Помнится, мы с тобой говорили, что иным людям удается прожить не одну, а две жизни. Биография Артюра Рембо появилась тогда в русском переводе, и мы были поражены историей поэта, который двадцати лет уехал в Африку и стал рабовладельцем, безжалостным добытчиком золота, носившим это золото в кожаном ремне, который он никогда не снимал. Он умер от опухоли, образовавшейся вследствие постоянного трения этого пояса о голое тело, умер, не зная, что вся Франция зачитывается его молодыми стихами. Если бы он это знал, ему пришла бы в голову простая мысль, что удалась-то как раз его первая, нищая, беспокойная жизнь и не удалась вторая, с ее пиратской роскошью и гаремами невольниц.

Ты не стал богатым человеком, как Артюр Рембо, и не променял свою поэзию на торговлю рабами.

Я вспомнил о нашем разговоре только потому, что все та же горькая мысль приходит всем, кто любил тебя: слава явилась к тебе, когда мы тебя потеряли…

2

Мне всегда казалось, что подлинный писатель бессознательно открывается, когда он еще не умеет не только писать, но читать.

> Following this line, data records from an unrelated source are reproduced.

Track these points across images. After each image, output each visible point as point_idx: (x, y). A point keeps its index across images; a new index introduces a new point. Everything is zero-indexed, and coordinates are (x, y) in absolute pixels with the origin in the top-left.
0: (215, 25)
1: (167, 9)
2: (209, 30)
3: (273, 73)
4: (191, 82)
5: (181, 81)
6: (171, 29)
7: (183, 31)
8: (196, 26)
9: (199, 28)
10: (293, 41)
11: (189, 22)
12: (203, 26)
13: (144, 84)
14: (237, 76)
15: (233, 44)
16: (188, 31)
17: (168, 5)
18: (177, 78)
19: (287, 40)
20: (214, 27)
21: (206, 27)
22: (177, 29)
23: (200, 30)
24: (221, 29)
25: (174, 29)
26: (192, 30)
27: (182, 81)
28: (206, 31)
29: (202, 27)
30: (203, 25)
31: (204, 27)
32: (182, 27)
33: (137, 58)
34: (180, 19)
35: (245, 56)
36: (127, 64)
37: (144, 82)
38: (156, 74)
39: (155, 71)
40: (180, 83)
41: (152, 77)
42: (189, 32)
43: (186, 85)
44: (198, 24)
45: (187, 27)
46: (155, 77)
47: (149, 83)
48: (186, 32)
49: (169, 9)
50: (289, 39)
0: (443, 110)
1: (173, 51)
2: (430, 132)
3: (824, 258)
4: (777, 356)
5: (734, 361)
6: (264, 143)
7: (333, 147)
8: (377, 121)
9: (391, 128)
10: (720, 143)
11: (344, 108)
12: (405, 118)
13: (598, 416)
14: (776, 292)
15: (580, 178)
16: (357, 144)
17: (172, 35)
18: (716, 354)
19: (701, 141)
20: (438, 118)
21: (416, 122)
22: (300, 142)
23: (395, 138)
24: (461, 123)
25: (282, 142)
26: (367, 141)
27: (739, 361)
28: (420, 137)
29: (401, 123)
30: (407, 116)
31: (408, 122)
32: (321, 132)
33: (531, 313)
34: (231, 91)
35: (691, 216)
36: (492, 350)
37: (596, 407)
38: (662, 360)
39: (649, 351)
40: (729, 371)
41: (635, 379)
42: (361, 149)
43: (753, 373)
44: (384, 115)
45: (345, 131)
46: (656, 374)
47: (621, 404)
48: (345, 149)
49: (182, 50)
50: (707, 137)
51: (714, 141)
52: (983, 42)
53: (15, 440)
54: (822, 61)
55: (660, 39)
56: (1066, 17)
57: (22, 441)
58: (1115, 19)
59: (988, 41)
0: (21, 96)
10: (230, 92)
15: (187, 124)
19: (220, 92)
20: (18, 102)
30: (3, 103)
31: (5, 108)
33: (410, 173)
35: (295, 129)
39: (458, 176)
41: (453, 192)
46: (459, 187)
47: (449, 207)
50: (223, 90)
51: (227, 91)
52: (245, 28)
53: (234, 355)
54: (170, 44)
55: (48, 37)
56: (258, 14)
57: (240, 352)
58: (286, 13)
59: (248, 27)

До литературы письменной, воплощенной в романе, рассказе, пьесе, возникает литература устная, и подчас переход от второй к первой затягивается на годы. Так случилось с Евгением Шварцем. Он был писателем уже тогда, когда пятилетним мальчиком попал в кондитерскую и испытал чувство, для которого (вспоминая свое детство) не нашел другого выражения, как "чувство кондитерской". "Сияющие стеклом стойки, которые я вижу снизу, много взрослых, брюки и юбки вокруг меня, круглые маленькие столики. И зельтерская вода, которую я тогда назвал горячей за то, что она щипала язык. И плоское, шоколадного цвета пирожное, песочное. И радостное чувство, связанное со всем этим, которое я пронес сквозь пятьдесят лет, и каких еще лет! И до сих пор иной раз в кондитерской оно вспыхивает всего на миг, но я узнаю его и радуюсь".

Он был писателем, когда после первого посещения театра "вежливо попрощался со всеми: со стульями, со сценой, с публикой. Потом подошел к афише. Как называется это явление, не знал, но, подумав, поклонился и сказал: "Прощай, писаная"".

Если бы уже тогда у него не было способности по-своему относиться к явлениям внешнего мира, он не испытал бы запомнившегося на всю жизнь "чувства кондитерской" и не стал бы прощаться с афишей.

И когда девятнадцатилетним юношей я впервые встретился с ним, он еще не был писателем в общепринятом смысле этого слова, потому что ничего не писал. Но "устным писателем" он был - и выдающимся, талантливым, оригинальным.

Он приехал в Петроград вместе с маленьким Ростовским театром, вскоре распавшимся, и быстро сблизился с молодой группой "Серапионовых братьев".

На вечере, которым московский Литературный музей отметил восьмидесятилетие Шварца, выступила К. Н. Кириленко, много лет занимающаяся мемуарами Евгения Львовича, хранящимися в ЦГАЛИ. Из отрывка, который она прочитала, я впервые узнал, что знакомство с Серапионами было связано с одной из его бесчисленных попыток подойти к возможности работать в литературе.